Streaks of light and heat stream into a dim bar. Tables and chairs, some polished and some rough, fill the floor. Men, some polished and some rough, fill the chairs. An empty stage with curtains that have seen better days stands at one end of the room, the bar spanning the length of the other. Between the two, whiskeys, stouts, and ales.

Doors creak as a boy enters.

Wild hair and yellow eyes meet the glances of drunken cowboys. His frame wrapped under a heavy cloak, it's at first hard to gauge his size and shape, but as the boy moves, it's soon apparent he's ghastly thin.

​​His spurs heralding his every step, the boy crosses the saloon. Coming to rest in a dank corner, he produces something precious from beneath his coat. Protected from dirt and dust inside cloth scraps, a pocket watch shines an immaculate gold. The boy inspects the hands of the watch, but before a single tick or tock, it's already gone, back inside rags, back inside his cloak. Not even noon.

Lifting his eyes, the boy's vision touches warped tables, wizened walls, and a large off-center mirror running the width of the bar. The sun hangs there in the mirror, reflecting the sand of the bright world outside. It casts stripes of harsh marigold across a room of perpetual shade. The boy's eyes stay on the burning spot for some time.

The boy's eyes are the same color as the sun.

The boy blinks. Shifting in his chair, his gaze moves again around the bar. He looks over broken-down men. Some smoke. Some gamble. Some laugh. All drink. The boy leans toward the lone man with a newspaper. A faded and torn up rag, The Claudia Dispatch is printed in weak ink across its top. Beneath the masthead is a sketch of an iron machine with massive wheels and billowing steam.
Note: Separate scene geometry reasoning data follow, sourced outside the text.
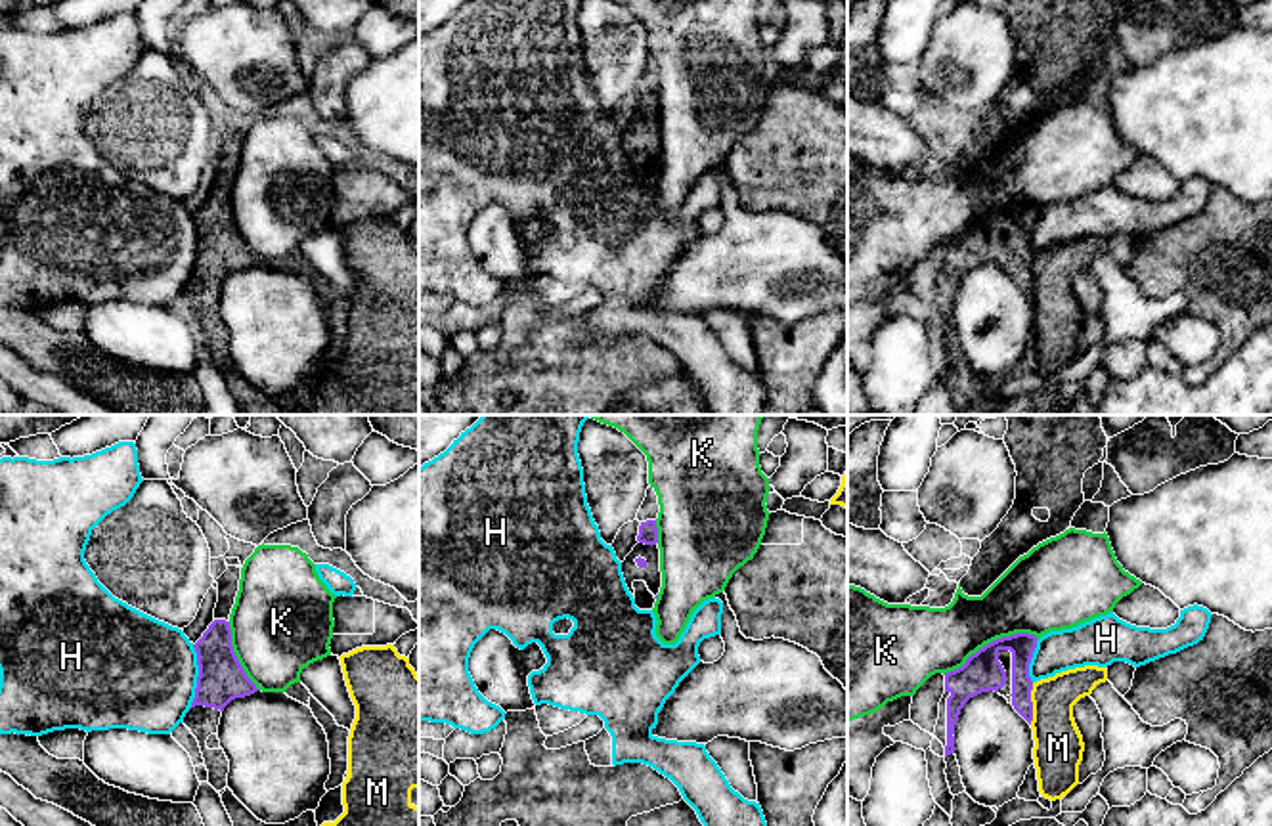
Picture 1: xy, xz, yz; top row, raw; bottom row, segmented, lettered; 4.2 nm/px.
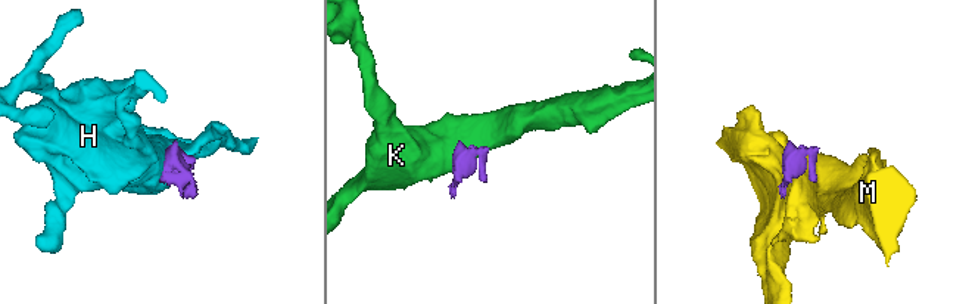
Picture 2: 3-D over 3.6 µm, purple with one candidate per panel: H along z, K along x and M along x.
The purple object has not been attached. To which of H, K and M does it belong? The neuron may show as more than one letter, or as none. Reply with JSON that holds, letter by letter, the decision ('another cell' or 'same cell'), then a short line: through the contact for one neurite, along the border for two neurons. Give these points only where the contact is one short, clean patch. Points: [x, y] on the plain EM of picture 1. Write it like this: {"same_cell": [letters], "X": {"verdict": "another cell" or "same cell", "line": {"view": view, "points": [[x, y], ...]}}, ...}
{"same_cell": [], "H": {"verdict": "another cell"}, "K": {"verdict": "another cell", "line": {"view": "yz", "points": [[1037, 209], [997, 209], [943, 245]]}}, "M": {"verdict": "another cell", "line": {"view": "yz", "points": [[1033, 255], [1030, 295]]}}}

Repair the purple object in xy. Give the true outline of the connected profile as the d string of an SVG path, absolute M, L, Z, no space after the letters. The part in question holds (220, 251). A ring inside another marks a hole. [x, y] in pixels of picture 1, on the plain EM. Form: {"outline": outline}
{"outline": "M214 191L193 220L199 249L191 279L205 277L224 283L231 272L258 262L233 224L230 193Z"}

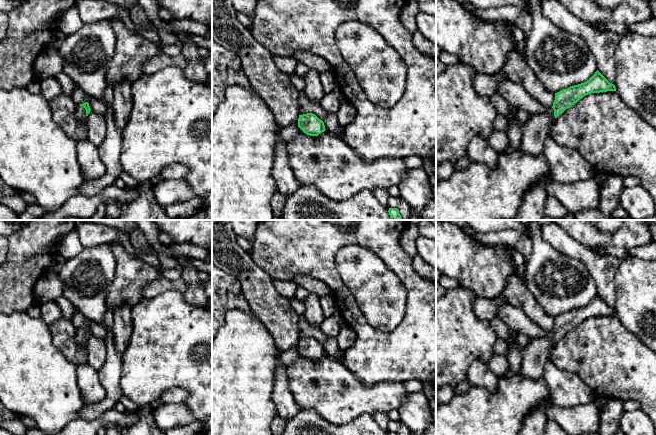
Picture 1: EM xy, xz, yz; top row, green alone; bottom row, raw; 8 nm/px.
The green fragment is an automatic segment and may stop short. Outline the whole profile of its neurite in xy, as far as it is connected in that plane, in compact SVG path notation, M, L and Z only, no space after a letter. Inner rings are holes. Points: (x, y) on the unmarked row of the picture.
M88 326L83 328L77 329L76 333L76 342L81 349L85 349L86 343L88 338L90 337L91 333Z

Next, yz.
M597 294L586 306L555 317L553 330L545 337L531 339L523 349L519 371L521 376L529 379L541 378L551 349L560 338L588 318L607 315L616 315L616 311Z

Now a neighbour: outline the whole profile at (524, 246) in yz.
M526 236L521 239L519 242L516 243L514 248L518 250L524 257L524 259L527 261L532 252L532 241L530 239L530 236Z

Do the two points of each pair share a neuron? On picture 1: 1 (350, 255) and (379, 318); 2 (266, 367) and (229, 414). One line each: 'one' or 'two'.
1: one
2: one

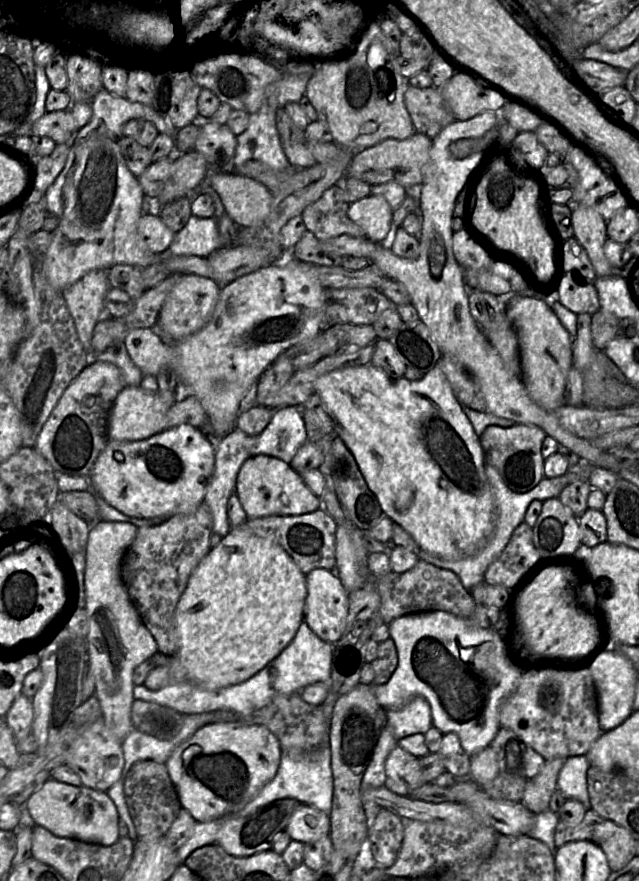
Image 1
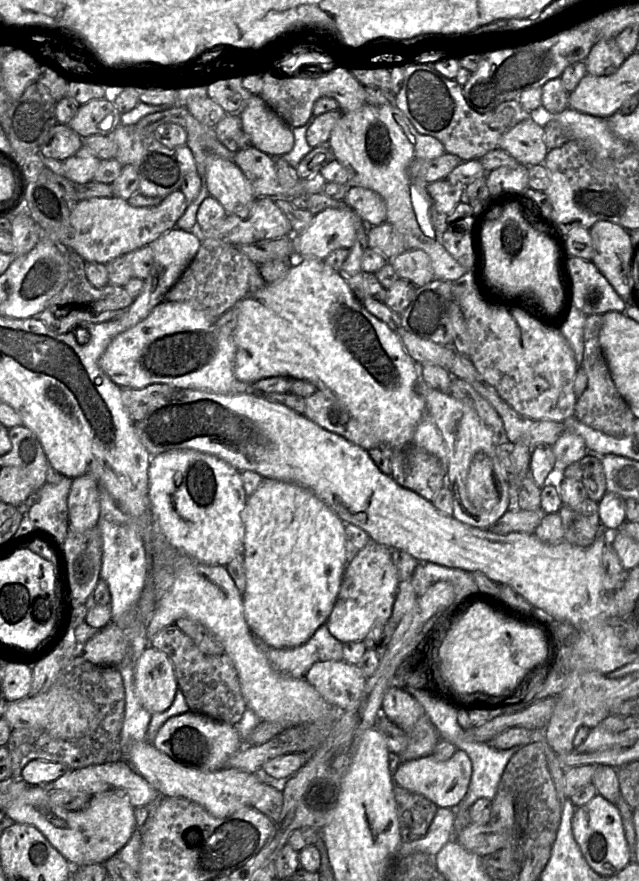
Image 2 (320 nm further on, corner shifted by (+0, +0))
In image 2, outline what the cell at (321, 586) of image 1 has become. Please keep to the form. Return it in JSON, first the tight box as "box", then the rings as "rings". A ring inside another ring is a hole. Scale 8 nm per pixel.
{"box":[325,539,399,644],"rings":[[[370,539],[346,565],[335,605],[325,623],[331,635],[342,644],[364,641],[374,627],[390,619],[399,583],[391,549]]]}

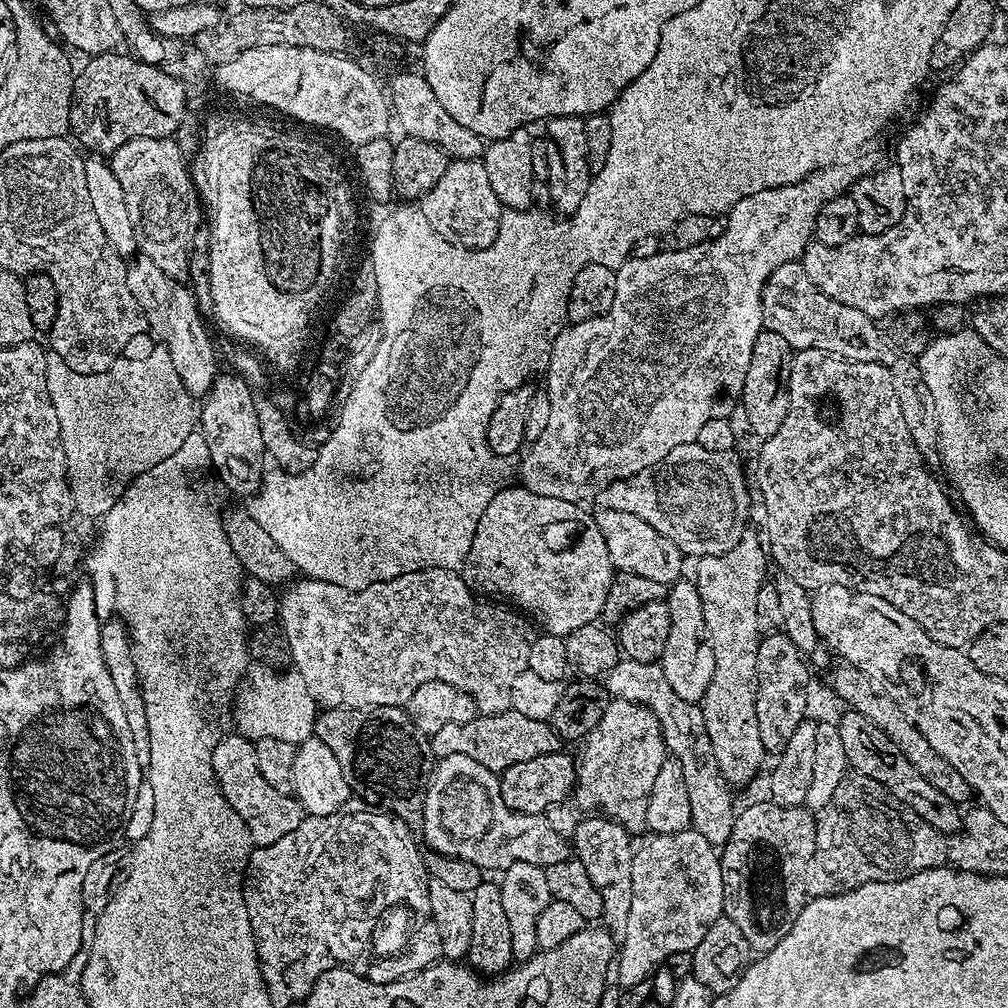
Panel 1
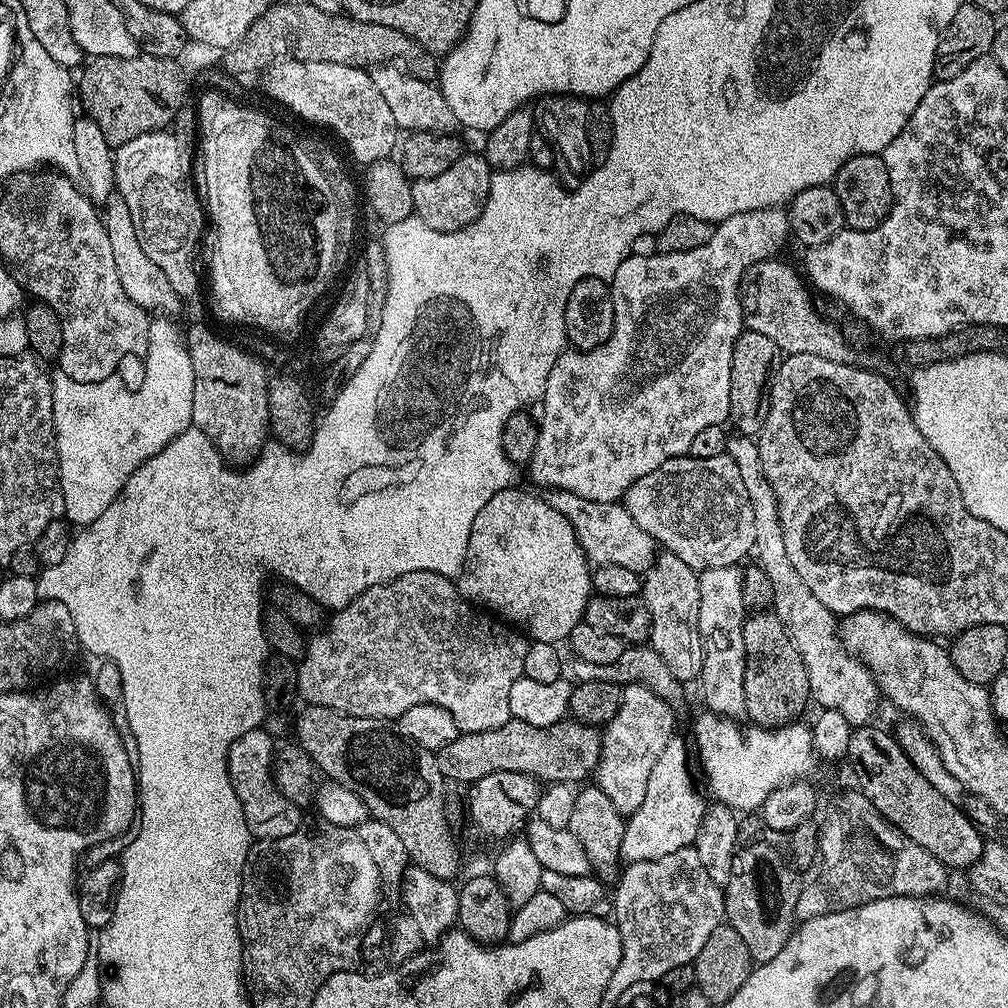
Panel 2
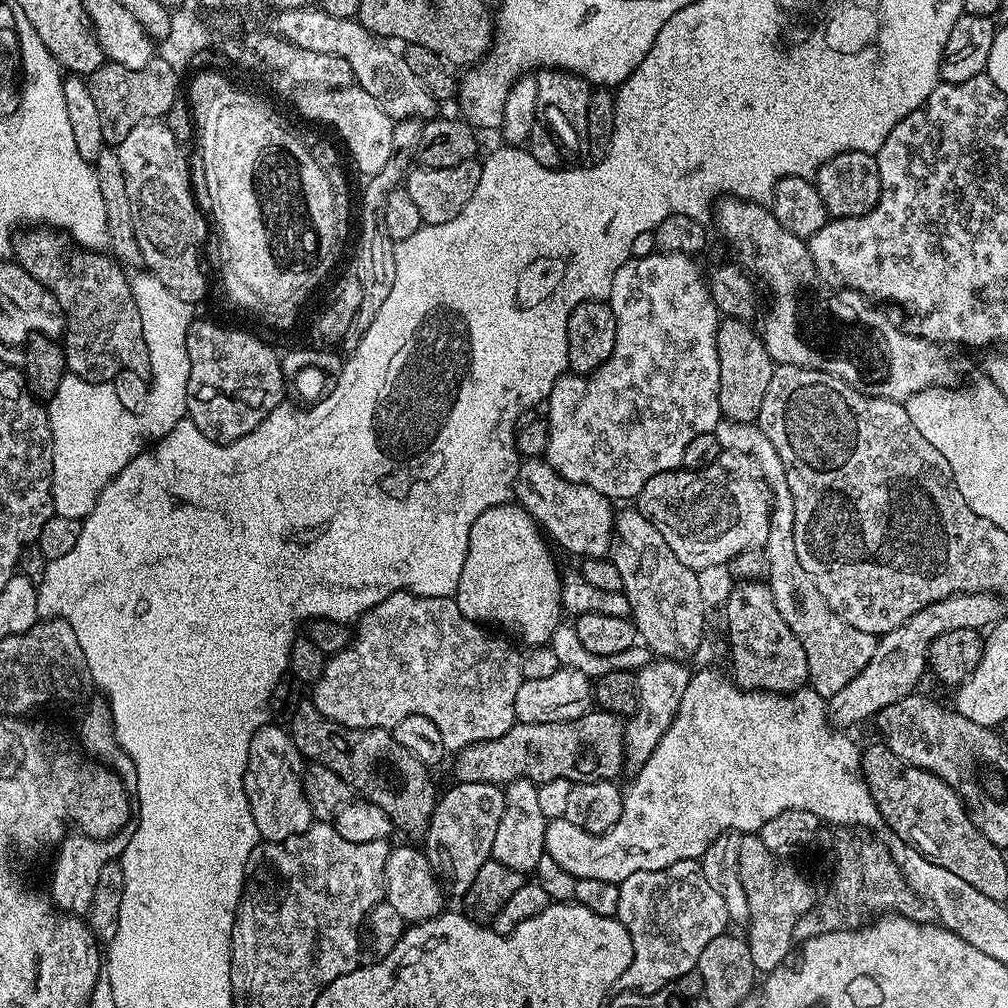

The year is 1877. The man glancing over the paper sneezes. Bringing The Dispatch to his nose, he wipes away a hanging piece of snot.

Silence. Smoke. Sighs.

Shutting his eyes and folding his arms over his chest, the boy calls for sleep, but while his breath slows and his brow takes on an undisturbed shape, sleep doesn't answer. Instead, the bar's empty air is soon made thick with shouts. This sound – the only sound – thunders from the next table over.

There, a man with gruff, dirty, green skin holds his waitress down.

"Come on, girl, just one peck," the drunken cowboy requests. Only, it's not a request. The man, thrice the woman's height and weight, has her stuck. His fat fingers shackle the waitress's wrists. His heavy heels plant her dress to the floor. And while the girl struggles, her each movement brings only more attention from the man's dirty nails and yellow teeth. His thick lips trace the waitress's delicate ear. "You know you'll like it. Besides, I'll pay you twice what you're worth."

The woman grunts, trying to get free of the lush's hold, but the more she squirms, the more he twists her hands and hips. She snaps her eyes out to the ranch hands dotting the bar, but there isn't a single friend, let alone a single gaze, to save her. Instead, every customer's become deaf and mute and transfixed by the dirt churning at the bottom of their chipped glasses.

"If you don't give me what I want, I can always take it," the cowboy sneers. He bends the woman over his table. "I'm being nice to you, but I don't have to be."